● Provided information
*** Begin section ***

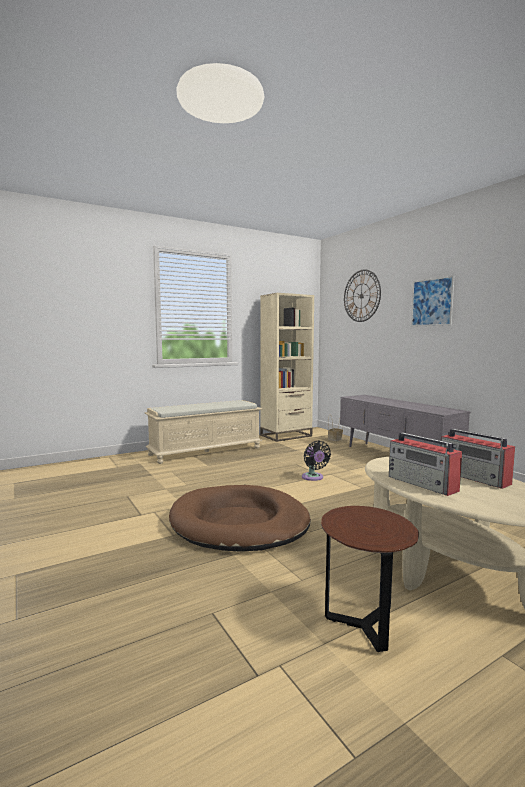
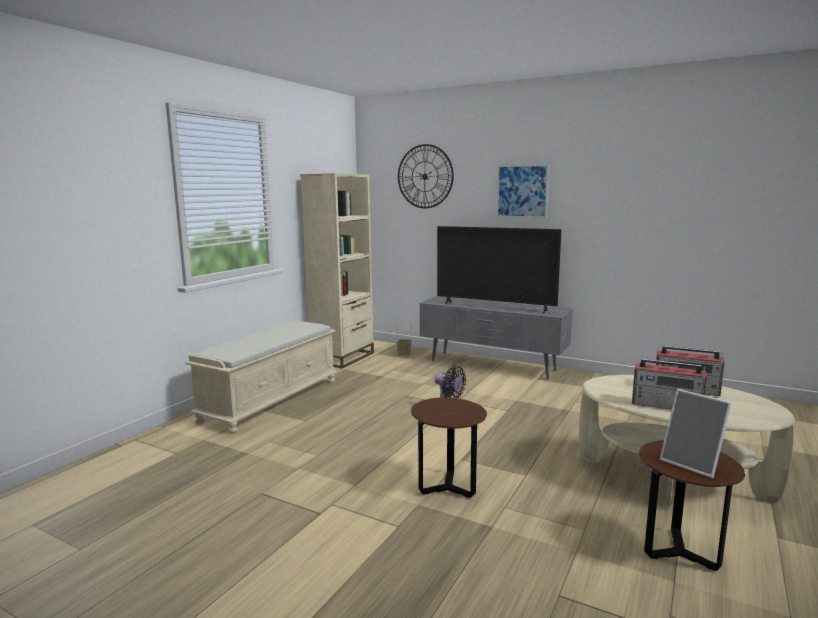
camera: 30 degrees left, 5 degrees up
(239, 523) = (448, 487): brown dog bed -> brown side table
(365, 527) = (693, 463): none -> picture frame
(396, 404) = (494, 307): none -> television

*** End section ***
*** Begin section ***

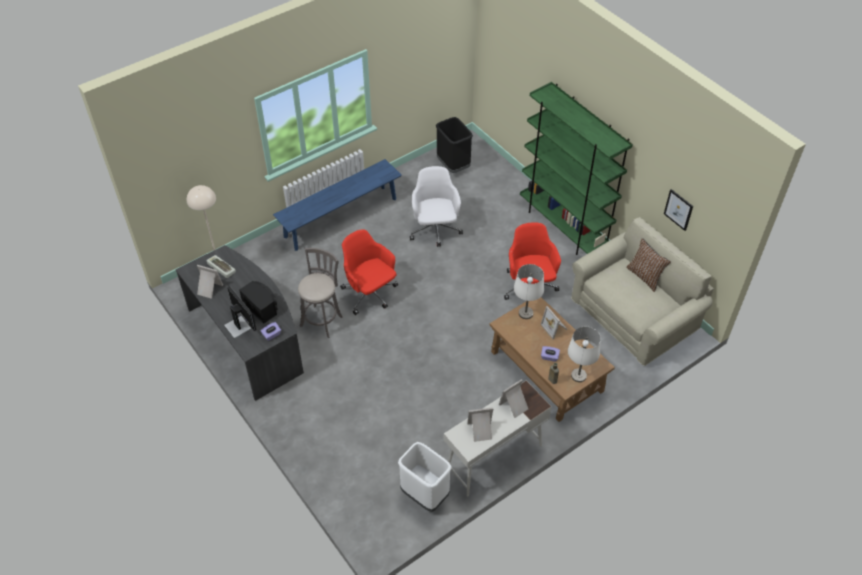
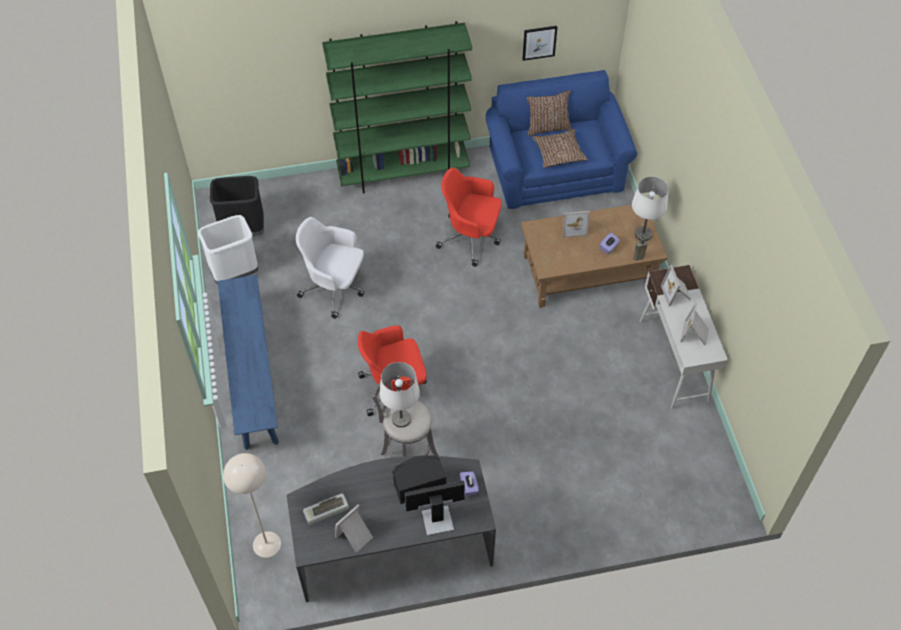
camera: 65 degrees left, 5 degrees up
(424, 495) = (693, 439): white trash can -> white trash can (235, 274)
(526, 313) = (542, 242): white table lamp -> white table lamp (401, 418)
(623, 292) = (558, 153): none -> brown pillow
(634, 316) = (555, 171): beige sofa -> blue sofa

*** End section ***
*** Begin section ***

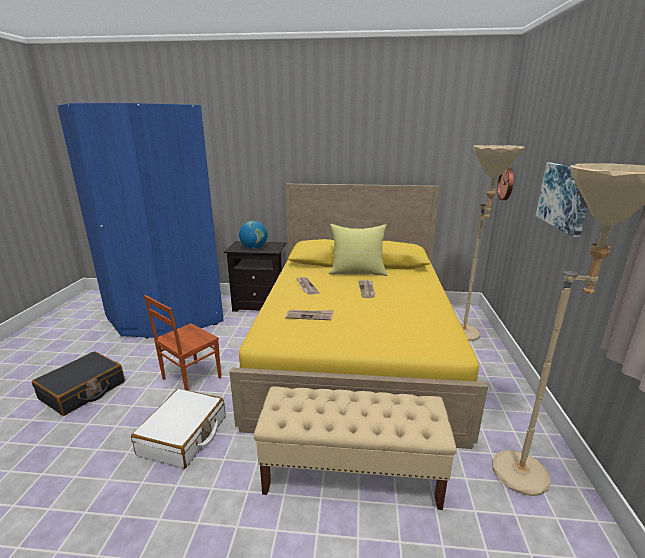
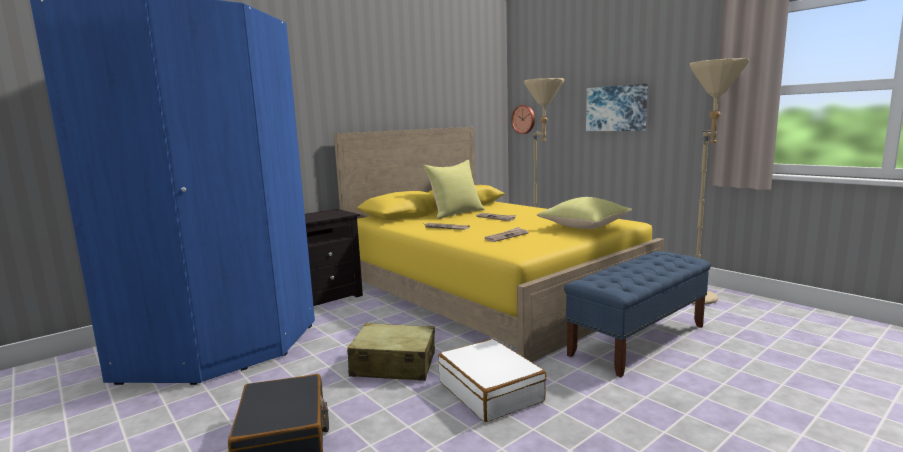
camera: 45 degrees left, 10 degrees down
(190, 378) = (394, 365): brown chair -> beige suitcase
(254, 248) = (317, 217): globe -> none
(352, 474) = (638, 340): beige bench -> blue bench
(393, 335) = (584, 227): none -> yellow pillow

*** End section ***

● Task
Every line above with the string "brown" in it needs to be copied.

● Written reply
(239, 523) = (448, 487): brown dog bed -> brown side table
(623, 292) = (558, 153): none -> brown pillow
(190, 378) = (394, 365): brown chair -> beige suitcase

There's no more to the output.